What do bioluminescence, body tech, robotics, liquid nitrogen and space have in common?
Researchers’ Night at CERN. Tonight, CERN will be open to the general public to celebrate science, for the eighth year.
From 5 p.m. to 11 p.m. at the Globe of Science and Innovation, visitors can program their own robot and be amazed by bioluminescence, watch science documentaries and prize-winning short films, and visit different parts of CERN.
Matthias Maurer, European Space Agency astronaut, and Mercedes Paniccia, Senior Research Associate for the AMS space experiment will debate “Why do science in space?” (in French, with English interpretation).

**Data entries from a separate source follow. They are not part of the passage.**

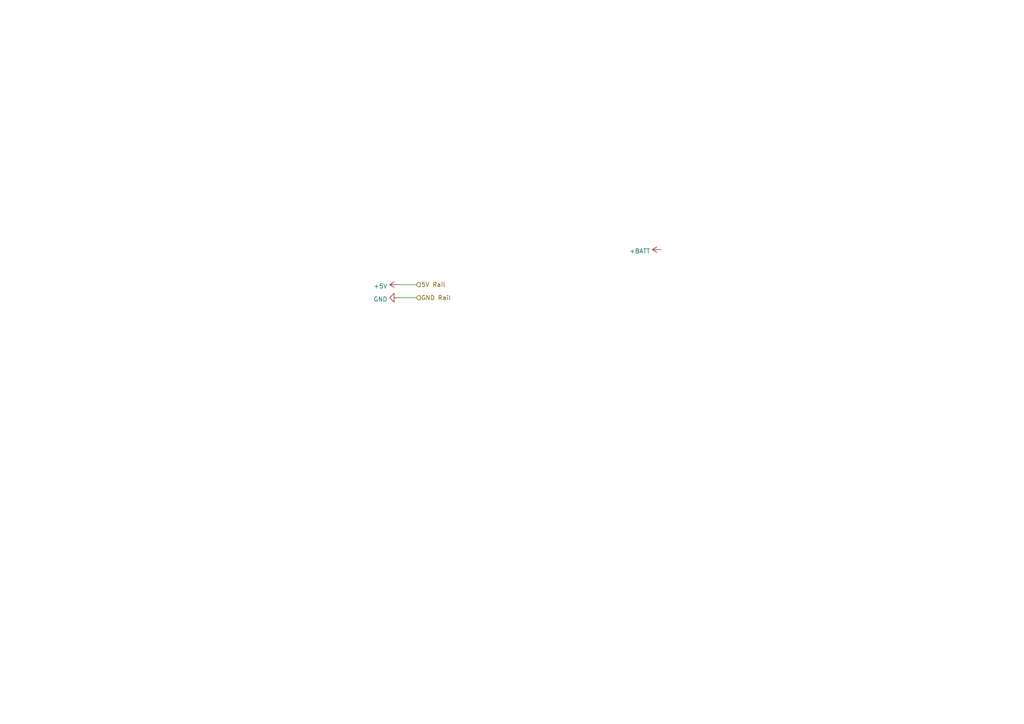
<source format=kicad_sch>
(kicad_sch (version 20211123) (generator eeschema)

  (uuid acd99081-7467-46ee-8cc5-d309e3faa707)

  (paper "A4")

  (lib_symbols
    (symbol "power:+5V" (power) (pin_names (offset 0)) (in_bom yes) (on_board yes)
      (property "Reference" "#PWR" (id 0) (at 0 -3.81 0)
        (effects (font (size 1.27 1.27)) hide)
      )
      (property "Value" "+5V" (id 1) (at 0 3.556 0)
        (effects (font (size 1.27 1.27)))
      )
      (property "Footprint" "" (id 2) (at 0 0 0)
        (effects (font (size 1.27 1.27)) hide)
      )
      (property "Datasheet" "" (id 3) (at 0 0 0)
        (effects (font (size 1.27 1.27)) hide)
      )
      (property "ki_keywords" "power-flag" (id 4) (at 0 0 0)
        (effects (font (size 1.27 1.27)) hide)
      )
      (property "ki_description" "Power symbol creates a global label with name \"+5V\"" (id 5) (at 0 0 0)
        (effects (font (size 1.27 1.27)) hide)
      )
      (symbol "+5V_0_1"
        (polyline
          (pts
            (xy -0.762 1.27)
            (xy 0 2.54)
          )
          (stroke (width 0) (type default) (color 0 0 0 0))
          (fill (type none))
        )
        (polyline
          (pts
            (xy 0 0)
            (xy 0 2.54)
          )
          (stroke (width 0) (type default) (color 0 0 0 0))
          (fill (type none))
        )
        (polyline
          (pts
            (xy 0 2.54)
            (xy 0.762 1.27)
          )
          (stroke (width 0) (type default) (color 0 0 0 0))
          (fill (type none))
        )
      )
      (symbol "+5V_1_1"
        (pin power_in line (at 0 0 90) (length 0) hide
          (name "+5V" (effects (font (size 1.27 1.27))))
          (number "1" (effects (font (size 1.27 1.27))))
        )
      )
    )
    (symbol "power:+BATT" (power) (pin_names (offset 0)) (in_bom yes) (on_board yes)
      (property "Reference" "#PWR" (id 0) (at 0 -3.81 0)
        (effects (font (size 1.27 1.27)) hide)
      )
      (property "Value" "+BATT" (id 1) (at 0 3.556 0)
        (effects (font (size 1.27 1.27)))
      )
      (property "Footprint" "" (id 2) (at 0 0 0)
        (effects (font (size 1.27 1.27)) hide)
      )
      (property "Datasheet" "" (id 3) (at 0 0 0)
        (effects (font (size 1.27 1.27)) hide)
      )
      (property "ki_keywords" "power-flag battery" (id 4) (at 0 0 0)
        (effects (font (size 1.27 1.27)) hide)
      )
      (property "ki_description" "Power symbol creates a global label with name \"+BATT\"" (id 5) (at 0 0 0)
        (effects (font (size 1.27 1.27)) hide)
      )
      (symbol "+BATT_0_1"
        (polyline
          (pts
            (xy -0.762 1.27)
            (xy 0 2.54)
          )
          (stroke (width 0) (type default) (color 0 0 0 0))
          (fill (type none))
        )
        (polyline
          (pts
            (xy 0 0)
            (xy 0 2.54)
          )
          (stroke (width 0) (type default) (color 0 0 0 0))
          (fill (type none))
        )
        (polyline
          (pts
            (xy 0 2.54)
            (xy 0.762 1.27)
          )
          (stroke (width 0) (type default) (color 0 0 0 0))
          (fill (type none))
        )
      )
      (symbol "+BATT_1_1"
        (pin power_in line (at 0 0 90) (length 0) hide
          (name "+BATT" (effects (font (size 1.27 1.27))))
          (number "1" (effects (font (size 1.27 1.27))))
        )
      )
    )
    (symbol "power:GND" (power) (pin_names (offset 0)) (in_bom yes) (on_board yes)
      (property "Reference" "#PWR" (id 0) (at 0 -6.35 0)
        (effects (font (size 1.27 1.27)) hide)
      )
      (property "Value" "GND" (id 1) (at 0 -3.81 0)
        (effects (font (size 1.27 1.27)))
      )
      (property "Footprint" "" (id 2) (at 0 0 0)
        (effects (font (size 1.27 1.27)) hide)
      )
      (property "Datasheet" "" (id 3) (at 0 0 0)
        (effects (font (size 1.27 1.27)) hide)
      )
      (property "ki_keywords" "power-flag" (id 4) (at 0 0 0)
        (effects (font (size 1.27 1.27)) hide)
      )
      (property "ki_description" "Power symbol creates a global label with name \"GND\" , ground" (id 5) (at 0 0 0)
        (effects (font (size 1.27 1.27)) hide)
      )
      (symbol "GND_0_1"
        (polyline
          (pts
            (xy 0 0)
            (xy 0 -1.27)
            (xy 1.27 -1.27)
            (xy 0 -2.54)
            (xy -1.27 -1.27)
            (xy 0 -1.27)
          )
          (stroke (width 0) (type default) (color 0 0 0 0))
          (fill (type none))
        )
      )
      (symbol "GND_1_1"
        (pin power_in line (at 0 0 270) (length 0) hide
          (name "GND" (effects (font (size 1.27 1.27))))
          (number "1" (effects (font (size 1.27 1.27))))
        )
      )
    )
  )


  (wire (pts (xy 115.57 86.36) (xy 120.65 86.36))
    (stroke (width 0) (type default) (color 0 0 0 0))
    (uuid abffb23e-9d39-459e-8882-5c6aeddda660)
  )
  (wire (pts (xy 115.57 82.55) (xy 120.65 82.55))
    (stroke (width 0) (type default) (color 0 0 0 0))
    (uuid afad7891-8651-4498-9b37-060686dfbd4a)
  )

  (hierarchical_label "5V Rail" (shape input) (at 120.65 82.55 0)
    (effects (font (size 1.27 1.27)) (justify left))
    (uuid 0ba347c7-5c53-42a1-b3b0-1df6b991a4c8)
  )
  (hierarchical_label "GND Rail" (shape input) (at 120.65 86.36 0)
    (effects (font (size 1.27 1.27)) (justify left))
    (uuid 11fce8cf-c87b-4786-b59b-c9f382aaecd1)
  )

  (symbol (lib_id "power:GND") (at 115.57 86.36 270) (unit 1)
    (in_bom yes) (on_board yes) (fields_autoplaced)
    (uuid 4e37068e-37e0-448d-bc61-a517bb70938d)
    (property "Reference" "#PWR?" (id 0) (at 109.22 86.36 0)
      (effects (font (size 1.27 1.27)) hide)
    )
    (property "Value" "GND" (id 1) (at 112.3951 86.7938 90)
      (effects (font (size 1.27 1.27)) (justify right))
    )
    (property "Footprint" "" (id 2) (at 115.57 86.36 0)
      (effects (font (size 1.27 1.27)) hide)
    )
    (property "Datasheet" "" (id 3) (at 115.57 86.36 0)
      (effects (font (size 1.27 1.27)) hide)
    )
    (pin "1" (uuid 6481279d-b3a3-4da8-a9d5-791a13e427ac))
  )

  (symbol (lib_id "power:+BATT") (at 191.77 72.39 90) (unit 1)
    (in_bom yes) (on_board yes) (fields_autoplaced)
    (uuid 83d0aa6e-66d3-4ec2-afd2-fea9f71f0750)
    (property "Reference" "#PWR?" (id 0) (at 195.58 72.39 0)
      (effects (font (size 1.27 1.27)) hide)
    )
    (property "Value" "+BATT" (id 1) (at 188.595 72.8238 90)
      (effects (font (size 1.27 1.27)) (justify left))
    )
    (property "Footprint" "" (id 2) (at 191.77 72.39 0)
      (effects (font (size 1.27 1.27)) hide)
    )
    (property "Datasheet" "" (id 3) (at 191.77 72.39 0)
      (effects (font (size 1.27 1.27)) hide)
    )
    (pin "1" (uuid 95487c3a-5611-4642-8ee4-79d4e8182793))
  )

  (symbol (lib_id "power:+5V") (at 115.57 82.55 90) (unit 1)
    (in_bom yes) (on_board yes) (fields_autoplaced)
    (uuid ca38ea77-ebbd-4ae0-be18-474125852d96)
    (property "Reference" "#PWR?" (id 0) (at 119.38 82.55 0)
      (effects (font (size 1.27 1.27)) hide)
    )
    (property "Value" "+5V" (id 1) (at 112.3951 82.9838 90)
      (effects (font (size 1.27 1.27)) (justify left))
    )
    (property "Footprint" "" (id 2) (at 115.57 82.55 0)
      (effects (font (size 1.27 1.27)) hide)
    )
    (property "Datasheet" "" (id 3) (at 115.57 82.55 0)
      (effects (font (size 1.27 1.27)) hide)
    )
    (pin "1" (uuid abae2207-8368-42e6-b526-37e90453997e))
  )
)

</source>
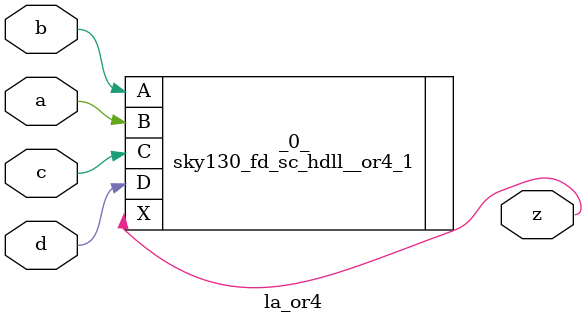
<source format=v>

/* Generated by Yosys 0.38+92 (git sha1 84116c9a3, x86_64-conda-linux-gnu-cc 11.2.0 -fvisibility-inlines-hidden -fmessage-length=0 -march=nocona -mtune=haswell -ftree-vectorize -fPIC -fstack-protector-strong -fno-plt -O2 -ffunction-sections -fdebug-prefix-map=/root/conda-eda/conda-eda/workdir/conda-env/conda-bld/yosys_1708682838165/work=/usr/local/src/conda/yosys-0.38_93_g84116c9a3 -fdebug-prefix-map=/user/projekt_pia/miniconda3/envs/sc=/usr/local/src/conda-prefix -fPIC -Os -fno-merge-constants) */

module la_or4(a, b, c, d, z);
  input a;
  wire a;
  input b;
  wire b;
  input c;
  wire c;
  input d;
  wire d;
  output z;
  wire z;
  sky130_fd_sc_hdll__or4_1 _0_ (
    .A(b),
    .B(a),
    .C(c),
    .D(d),
    .X(z)
  );
endmodule

</source>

For those unable to travel to CERN, there will be virtual tours of experiments via Facebook Live (available in several languages):
- 6 p.m. - CERN Data Centre, where all the data from all the experiments are stored and shared using the world’s biggest computing grid for science. Tour in Finnish
- 7 p.m. - ALICE, the experiment that studies quark-gluon plasma, a state of matter thought to have existed just after the Big Bang. Tour in English
- 8 p.m. - CERN Control Centre, the nerve centre from which all of CERN’s accelerators are controlled. Tour in English.
- 9 p.m. - LHCb, the experiment that seeks to understand why we live in a universe that appears to be composed of matter but no antimatter. Tour in Serbian.
- 10 p.m. - CMS, the experiment that, like ATLAS, is exploring the great issues of particle physics and co-discovered the Higgs boson in 2012. Tour in Lithuanian.